Alchemy anchor float
I generally abhor anchor buoys/trip lines (unsafe and un-neighborly) and feel that getting one’s anchor trapped on the bottom is partly technique, but mostly bad luck. (Part of the technique element is to always initially use plenty of scope so the anchor sets with a minimum of dragging around the anchorage before getting a stick: dragging an anchor around hoping it finds a stick is a recipe for a fouled anchor). I use trip lines only when I know of reports of a foul bottom, and (hopefully) a night with steady wind direction and an uncrowded anchorage: rarely in other words. That said, I also wished for a plan for when the anchor does become stuck and there is no trip line.
In friendly waters I usually dove on the anchor and realized that it was a regular occurrence that all I saw was chain: the anchor was buried. Recovery is dependent on getting to the end of the anchor, attaching a line and pulling the anchor out backwards. It is also possible the anchor is tangled in a stump or some discarded appliance and getting at the end of the anchor could be difficult or take time. In warmer waters, I would be doing this free diving and only had seconds to attach the trip line, so I wished to make the finding and attaching quick and easy. Even if I put on a tank, and dive gear (if quite deep) I would want it easy to attach the trip line.

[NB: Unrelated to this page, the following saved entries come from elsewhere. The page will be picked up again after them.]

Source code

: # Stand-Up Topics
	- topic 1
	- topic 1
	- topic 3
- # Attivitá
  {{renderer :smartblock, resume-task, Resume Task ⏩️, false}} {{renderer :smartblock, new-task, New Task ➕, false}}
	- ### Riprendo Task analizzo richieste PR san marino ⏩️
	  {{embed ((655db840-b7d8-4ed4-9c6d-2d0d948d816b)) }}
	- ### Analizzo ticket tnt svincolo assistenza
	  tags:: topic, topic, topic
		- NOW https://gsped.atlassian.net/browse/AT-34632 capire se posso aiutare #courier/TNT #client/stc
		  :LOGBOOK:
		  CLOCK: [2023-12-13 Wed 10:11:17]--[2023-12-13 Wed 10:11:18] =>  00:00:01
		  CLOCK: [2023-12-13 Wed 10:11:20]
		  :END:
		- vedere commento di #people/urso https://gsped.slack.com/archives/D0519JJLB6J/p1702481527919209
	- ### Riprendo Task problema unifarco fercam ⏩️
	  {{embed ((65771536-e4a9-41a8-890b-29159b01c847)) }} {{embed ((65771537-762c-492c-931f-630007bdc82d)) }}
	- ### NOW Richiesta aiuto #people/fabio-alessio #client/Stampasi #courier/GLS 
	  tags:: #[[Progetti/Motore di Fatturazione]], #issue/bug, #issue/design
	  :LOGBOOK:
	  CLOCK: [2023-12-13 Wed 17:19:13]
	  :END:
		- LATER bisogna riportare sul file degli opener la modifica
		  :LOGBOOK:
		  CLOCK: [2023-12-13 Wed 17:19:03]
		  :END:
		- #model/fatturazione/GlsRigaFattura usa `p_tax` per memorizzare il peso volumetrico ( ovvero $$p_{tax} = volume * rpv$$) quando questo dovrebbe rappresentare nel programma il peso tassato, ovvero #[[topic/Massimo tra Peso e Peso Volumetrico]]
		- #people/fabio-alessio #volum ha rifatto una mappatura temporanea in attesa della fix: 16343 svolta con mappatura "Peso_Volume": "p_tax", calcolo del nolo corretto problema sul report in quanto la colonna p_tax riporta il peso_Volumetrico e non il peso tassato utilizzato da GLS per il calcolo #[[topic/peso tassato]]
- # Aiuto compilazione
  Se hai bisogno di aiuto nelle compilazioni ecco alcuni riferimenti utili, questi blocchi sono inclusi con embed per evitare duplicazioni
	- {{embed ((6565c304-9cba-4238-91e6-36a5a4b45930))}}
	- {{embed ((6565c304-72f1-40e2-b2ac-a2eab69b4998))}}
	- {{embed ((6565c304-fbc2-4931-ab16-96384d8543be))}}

To get a line attached to the end of the anchor quickly, I attached a shackle on the end of my anchor to which I tied 6-8 feet of nylon 3 strand with an eye on the end and a brightly colored small commercial fishnet float (shaped like a small football: the US game). The float “floats” the eye high above the anchor and accessible and easy to find. In clear water, I can often see the float (bright orange) from on deck if not too deep. If the anchor is fouled, it is far more likely and easier just to dive to the float and attach a spring-loaded shackle/carabiner with a line taken back to the boat. Then from deck it is easy to pull the anchor up backwards.
The 6-8 foot line serves a secondary purpose when stowing the anchor of always being there to tie the anchor off on the roller.
My best, Dick Stevenson, s/v Alchemy
Note: With effort, I have found that most anchor foulings get free with some creative boat maneuvering. First, I let out lots of scope while moving away from the anchor in the opposite direction from initial set and slowly attempt pull it free. Next, I might try a short scope, attach a stout snubber (here you do not want stretch, but you do not want to load up the windlass) and then power in various directions taking up slack as it occurs. Pay attention as it is not likely to make things worse, but certainly possible.